### Problem description
Count the lines below containing "Right"; state the number only.

### Recorded information
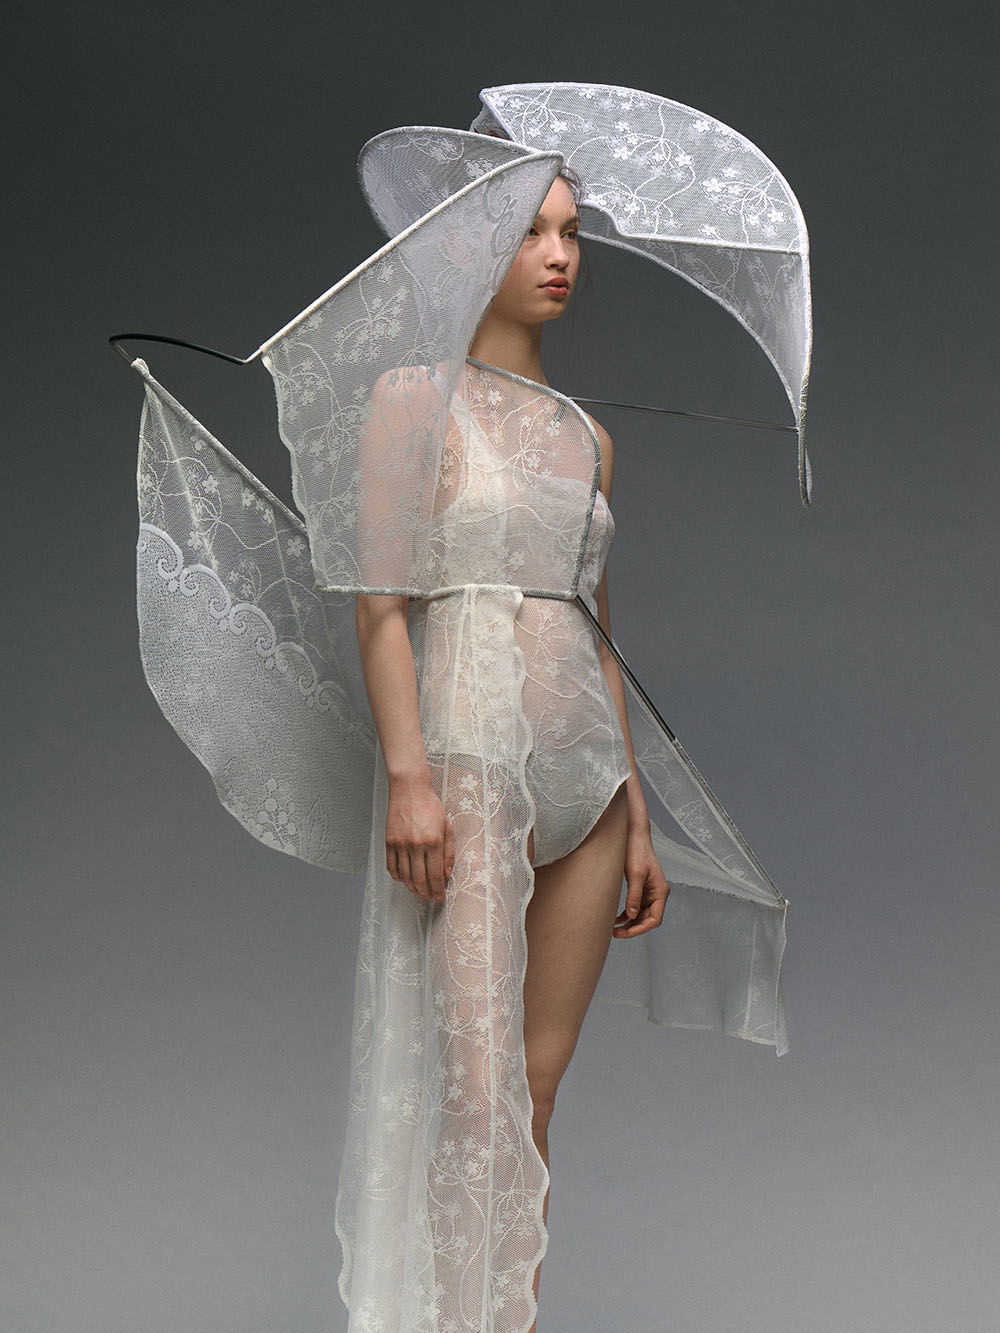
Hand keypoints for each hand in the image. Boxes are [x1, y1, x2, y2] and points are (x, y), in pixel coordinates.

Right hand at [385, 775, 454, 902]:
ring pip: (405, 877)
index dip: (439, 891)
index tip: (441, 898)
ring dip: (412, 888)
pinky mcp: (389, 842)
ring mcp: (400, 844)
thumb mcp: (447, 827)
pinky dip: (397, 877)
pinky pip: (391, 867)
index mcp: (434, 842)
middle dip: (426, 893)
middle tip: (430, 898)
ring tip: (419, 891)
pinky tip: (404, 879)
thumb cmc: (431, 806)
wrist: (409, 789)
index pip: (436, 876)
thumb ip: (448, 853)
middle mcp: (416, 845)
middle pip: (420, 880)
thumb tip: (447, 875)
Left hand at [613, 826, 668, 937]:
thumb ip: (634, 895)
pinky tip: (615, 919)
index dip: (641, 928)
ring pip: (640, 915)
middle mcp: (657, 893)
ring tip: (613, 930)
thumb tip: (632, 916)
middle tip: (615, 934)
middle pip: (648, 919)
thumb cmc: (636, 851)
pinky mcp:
* * *
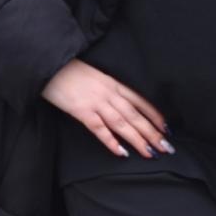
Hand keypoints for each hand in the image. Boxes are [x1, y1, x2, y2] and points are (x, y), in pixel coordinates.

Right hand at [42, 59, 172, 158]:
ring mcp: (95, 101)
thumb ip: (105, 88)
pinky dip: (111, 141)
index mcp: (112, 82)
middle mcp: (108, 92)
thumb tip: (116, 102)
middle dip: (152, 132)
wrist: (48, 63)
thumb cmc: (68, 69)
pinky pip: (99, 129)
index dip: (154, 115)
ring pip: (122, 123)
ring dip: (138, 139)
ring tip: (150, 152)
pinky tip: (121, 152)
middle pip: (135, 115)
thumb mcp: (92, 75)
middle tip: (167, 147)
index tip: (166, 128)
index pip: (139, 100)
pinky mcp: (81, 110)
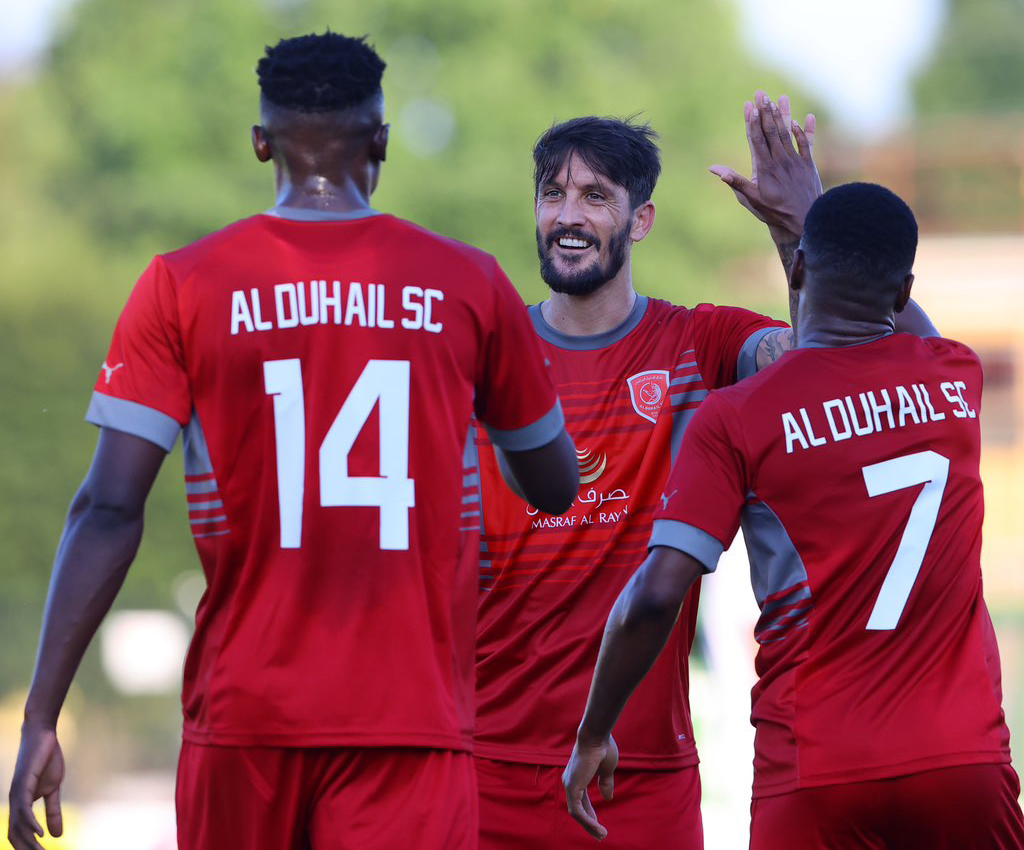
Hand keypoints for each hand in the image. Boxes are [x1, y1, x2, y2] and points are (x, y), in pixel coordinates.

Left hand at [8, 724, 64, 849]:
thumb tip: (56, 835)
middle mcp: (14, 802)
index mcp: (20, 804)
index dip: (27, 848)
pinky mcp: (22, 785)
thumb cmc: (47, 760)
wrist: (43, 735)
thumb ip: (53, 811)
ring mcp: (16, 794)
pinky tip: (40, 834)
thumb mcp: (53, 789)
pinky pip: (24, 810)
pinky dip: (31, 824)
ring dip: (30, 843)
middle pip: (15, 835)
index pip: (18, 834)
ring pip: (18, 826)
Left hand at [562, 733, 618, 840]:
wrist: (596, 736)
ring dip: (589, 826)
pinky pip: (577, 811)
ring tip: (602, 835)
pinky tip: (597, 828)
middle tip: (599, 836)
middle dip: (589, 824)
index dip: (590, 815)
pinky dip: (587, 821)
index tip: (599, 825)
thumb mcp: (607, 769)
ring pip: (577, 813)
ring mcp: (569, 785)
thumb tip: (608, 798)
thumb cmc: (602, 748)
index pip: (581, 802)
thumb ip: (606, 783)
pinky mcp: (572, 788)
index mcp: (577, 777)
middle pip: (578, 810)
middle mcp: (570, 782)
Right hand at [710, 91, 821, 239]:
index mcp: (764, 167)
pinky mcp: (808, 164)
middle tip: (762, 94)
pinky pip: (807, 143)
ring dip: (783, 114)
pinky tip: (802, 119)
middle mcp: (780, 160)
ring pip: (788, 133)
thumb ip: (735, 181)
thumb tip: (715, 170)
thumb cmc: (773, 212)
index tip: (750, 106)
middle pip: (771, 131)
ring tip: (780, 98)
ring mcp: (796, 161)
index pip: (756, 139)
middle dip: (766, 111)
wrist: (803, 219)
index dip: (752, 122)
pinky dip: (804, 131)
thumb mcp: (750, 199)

### Result below
3